EXCERPT TO READ:

# Sleep and Dreams > Dream Gallery >  >  Lady in the tree house and little girl

## Dreamer540

First: My English still really isn't perfect, so I'm sorry for mistakes.

I can't sleep today. And so it occurred to me to write one of my dreams. One of those I find interesting. I believe he was sent to me (I believe in spiritual guidance and angels) and I remember him with details, so why not write him.

The dream started in a tree house. My mother sat at the table with a lady who saw the future and knew a lot. They talked. I came closer and heard that she was talking about a man who meant a lot to me. It was painful for me, so I went on, I didn't want to hear it. I know they talked about our future, but I don't know, I haven't heard. When they stopped talk, I came closer and the lady handed me two angel cards. One of them was written: You don't have to solving this situation. Finally, everything resolves itself(Card talked about the situation with that man). I didn't much understand the second card - I only know there were kids on her. The lady smiled at me, I knew she knew a lot about my future, but she didn't want to talk about it. Then I appeared somewhere between train wagons, around was nature. I sat on a white horse, a little girl standing in front of us. She was nice and little, dark hair and a nice voice, she was about eight years old. She asked me if I would take her to the local stables. I said yes and brought her there, it was on the hill and in the pens around was dark horses. The little girl suddenly disappeared, just like my white horse. In front of me stood the mentioned man, just looking into the void. I walked around him and tried to catch his attention, but he didn't see me. He had a red cap on his head. A moment later I saw him standing in the flames, they was all around him, and he laughed badly. Then the dream ended.

TO DO:
- a) Answer these questions using the post about the tree house dream:
(i) Who was sitting at the table with the lady in the tree house?
(ii) About how old was the little girl in the dream?
(iii) What did the man have on his head?
- b) Resume the forum post about the tree house dream, picking up right after its last sentence.

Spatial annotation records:

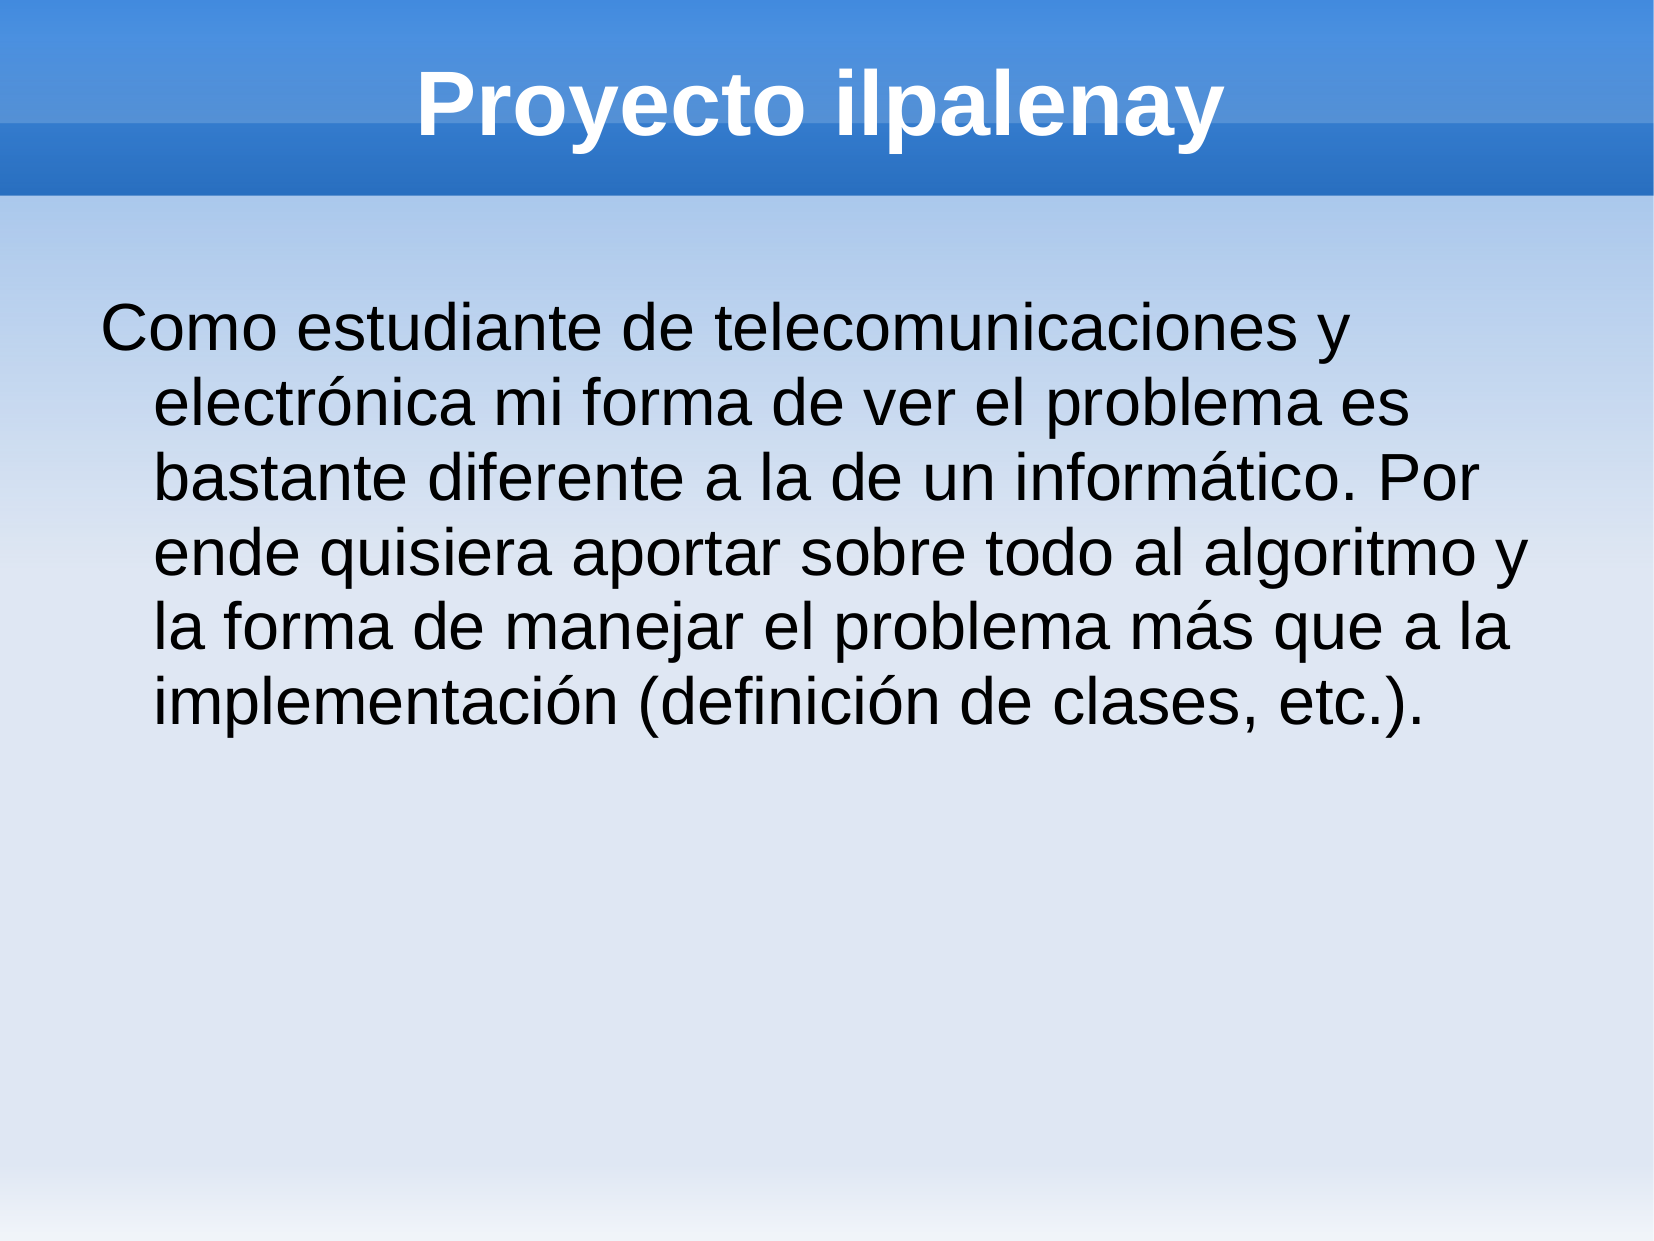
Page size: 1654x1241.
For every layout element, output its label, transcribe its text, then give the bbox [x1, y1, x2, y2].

list Como estudiante de telecomunicaciones y electrónica mi forma de ver el problema es bastante diferente a la de un informático. Por ende quisiera aportar sobre todo al algoritmo y la forma de manejar el problema más que a la implementación (definición de clases, etc.). [82, 290, 1571, 1109]
title Proyecto ilpalenay [76, 0, 1565, 208]
picture [0, 0, 1654, 1241]
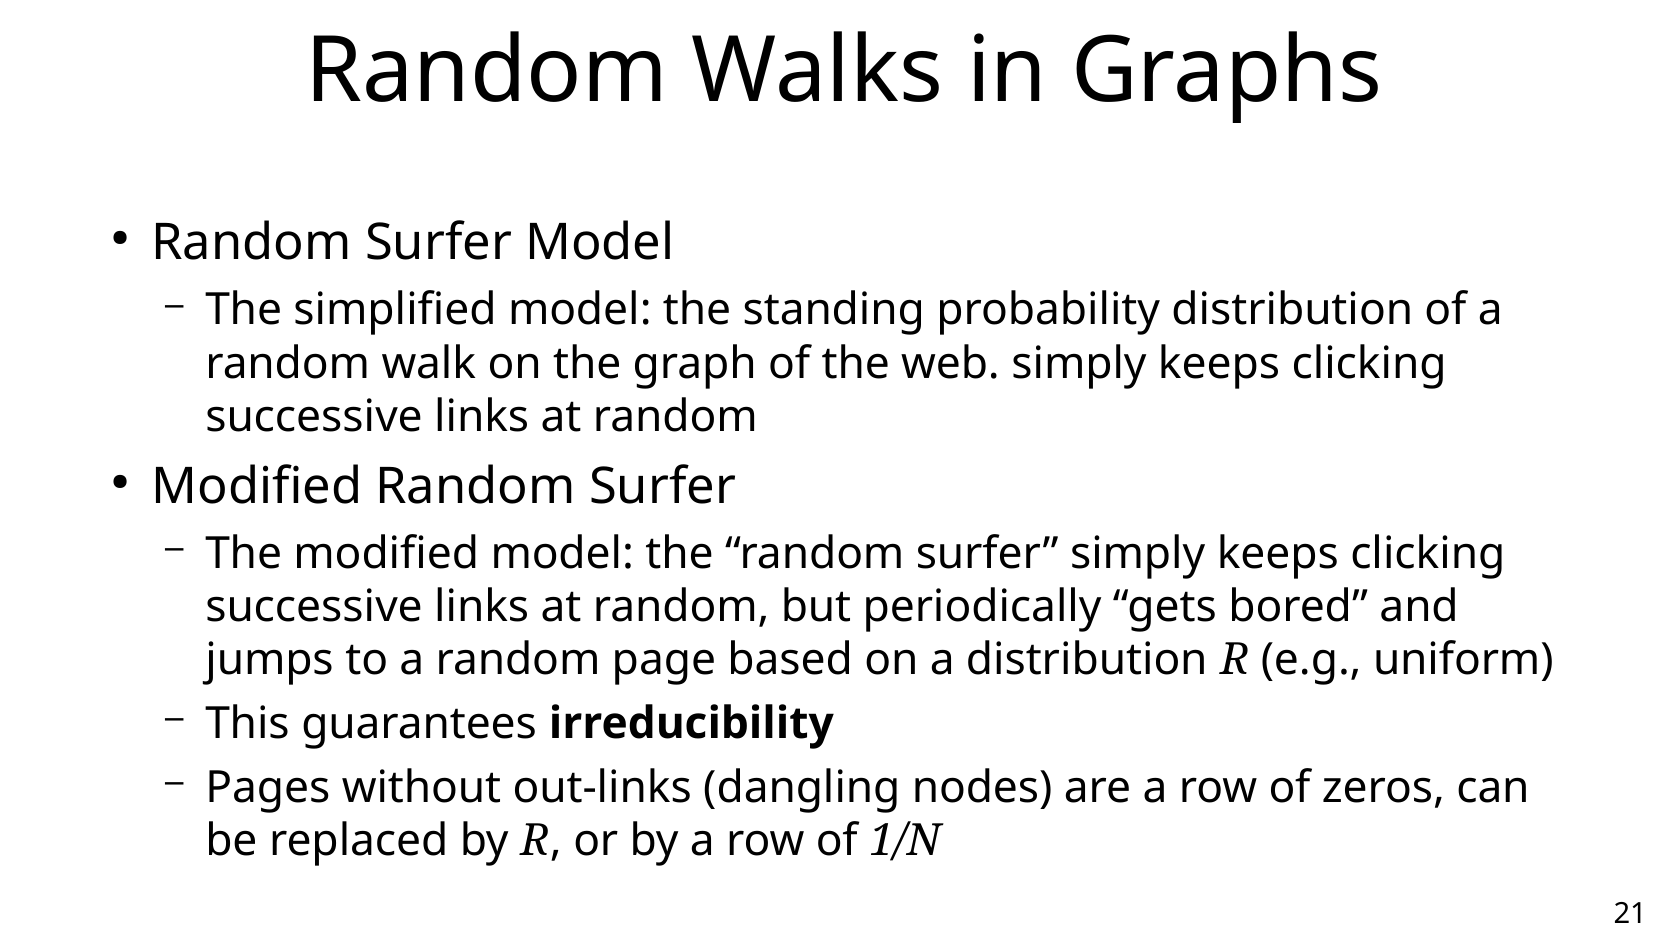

TASK-BY-TASK RESULTS:
- a)
(i) The dreamer's mother.
(ii) About eight years old.
(iii) A red cap.

- b)
The man used to be different before, but I'm afraid that some time ago he fell into the something dark, I don't want to describe it too much. Anyway, I love him despite that(okay, I hate the darkness, but... It's so heavy, when you love someone... You know), but I'm afraid he is now a danger to me. I love what he used to be. It's like my other self. It's painful if you love someone, but he's dangerous for you. And I want to stay on the bright side. Anyway, this article is not about this, sorry to say that.

If anyone liked to read my dream, thanks for your interest and wish a nice night!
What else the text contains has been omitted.